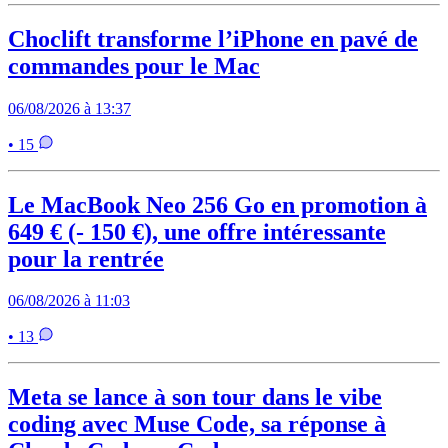
Choclift transforme l’iPhone en pavé de
commandes pour le Mac
06/08/2026 à 13:37
• 15
Le MacBook Neo 256 Go en promotion à
649 € (- 150 €), une offre intéressante
pour la rentrée
06/08/2026 à 11:03
• 13
Meta se lance à son tour dans le vibe
coding avec Muse Code, sa réponse à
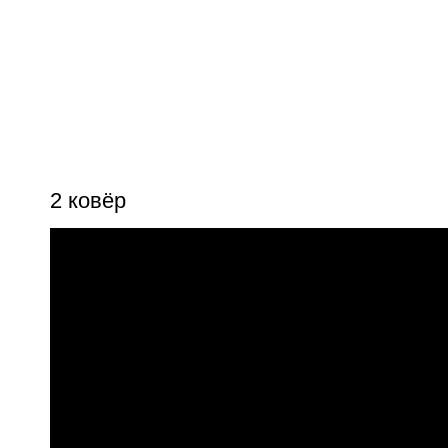
2 ковёр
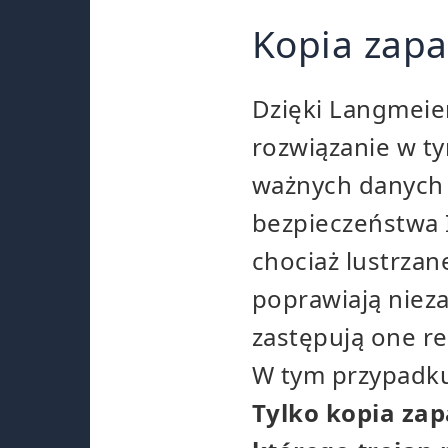
Kopia zapa
Dzięki Langmeie
rozwiązanie w t
ważnych danych 
bezpieczeństwa I
chociaż lustrzan
poprawiają niez
zastępują one r
W tym przypadku
Tylko kopia za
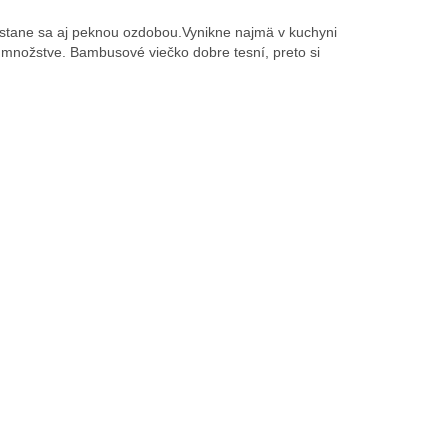
stane sa aj peknou ozdobou.Vynikne najmä v kuchyni
množstve. Bambusové viečko dobre tesní, preto si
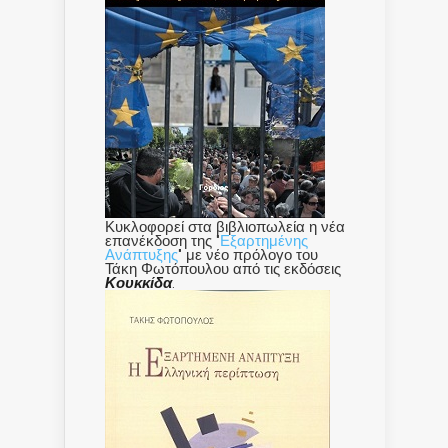
Κυκλοφορεί στα βιβλιοπωλεία η νέα
επανέκδοση της "
Εξαρτημένης
Ανάπτυξης
" με νέο πρόλογο του
Τάκη Φωτόπουλου από τις εκδόσεις
Κουκκίδα
.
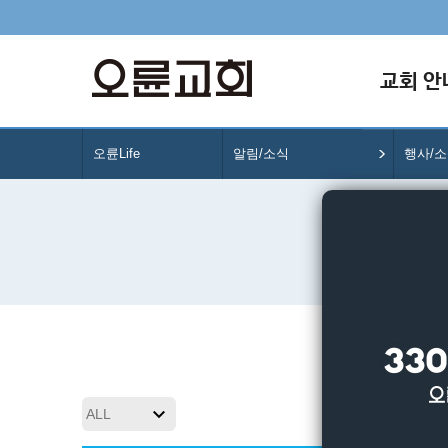
교회 안
오륜Life
알림/소식
행사/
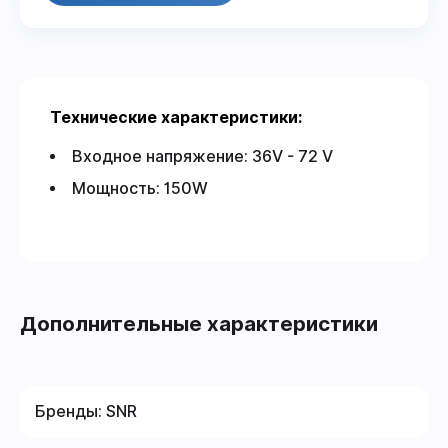
Технические характеристики:
Входное напряжение: 36V - 72 V
Мощность: 150W
Дополнительные характеристики
Бренды:
SNR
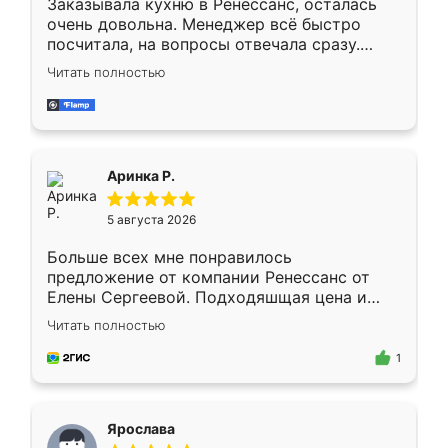
Заказывала кухню в Ренессанс, осталась
очень довольна. Менеджер всё быстро
посчитала, на вопросы отвечала сразу.
Замерщик приехал в субботу, подошёл к
Читать полностью
делу со всей ответственностью. Собрали
за день, ребята работали аккуратно, даже
пыли почти не было. Качество отличное,
ящики ходят плавно, ничего не скрипит.
Всё подошло как влитое.
Аринка Р.
5 августа 2026
Больше всех мне понравилось
предложение от компании Ренессанс от
Елены Сергеевой. Подходяшщая цена и
короткие сроки изготовления. Приехавший
Читать полностью
для замера сотрудник Владислав
предложил по моему эскизу самый
1
подходящий вариант шкафа. Немного его
видоизменил, получилось даже лучше, чем
я хотела.
Ярослава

_Problem_. Nothing but the lines from the first line of the data through the line with "подходящий вариант шкафа. Немного его" belongs in the answer, copied exactly and without pictures.

_Written answer_.
Choclift transforme l’iPhone en pavé de
commandes pour le Mac
06/08/2026 à 13:37
• 15
Le MacBook Neo 256 Go en promotion à
649 € (- 150 €), une offre intéressante
pour la rentrée
06/08/2026 à 11:03
• 13
Meta se lance à son tour dans le vibe
coding avec Muse Code, sa réponse à
2 ковёр
Kopia zapa
Dzięki Langmeie
rozwiązanie w t
ważnych danych 
bezpieczeństwa I
chociaż lustrzan
poprawiają niez
zastępują one r
W tym przypadku
Tylko kopia za
stane sa aj peknou ozdobou.Vynikne najmä v kuchyni
množstve. Bambusové viečko dobre tesní, preto si
Κυκλοφορεί στα βιβλιοπωλεία η νέα
επανέκδοση της "
Εξαρτημένης
Ανάπτυξης
" με νέο πρόλογο του
Τάκη Φωτόπουλου από τις εκδόσεις
Κουκκίδα
.
교회 안
오륜Life
알림/소식
행사/
Технические характеристики:
Входное напряжение: 36V - 72 V
Мощность: 150W
Дополнительные характеристики
Бренды:
SNR
Заказывала кухню в Ренессанс, осталась
очень довольна. Менеджер всё быстро
посчитала, на вопросы отвечала сразу.
Замерщик приехал в субботу, подошёл к
Читать полностью
делу со всей ответственностью. Собрали
за день, ребята работали аккуратно, даже
пыли почти не было. Качество отличное,
ящики ходят плавно, ничего не скрипит.
Всё подошло как влитое.
Аринка Р.
5 августа 2026
Больше всех мне понравилось
предложение от компании Ренессанс от
Елены Сергеевой. Подходяшщая цена и
короткие сроки изготовления. Приехавший
Читать полностью
для замера сотрудник Владислав
предложил по моему эскизу самый
1
подходящий вариант шкафа. Немного его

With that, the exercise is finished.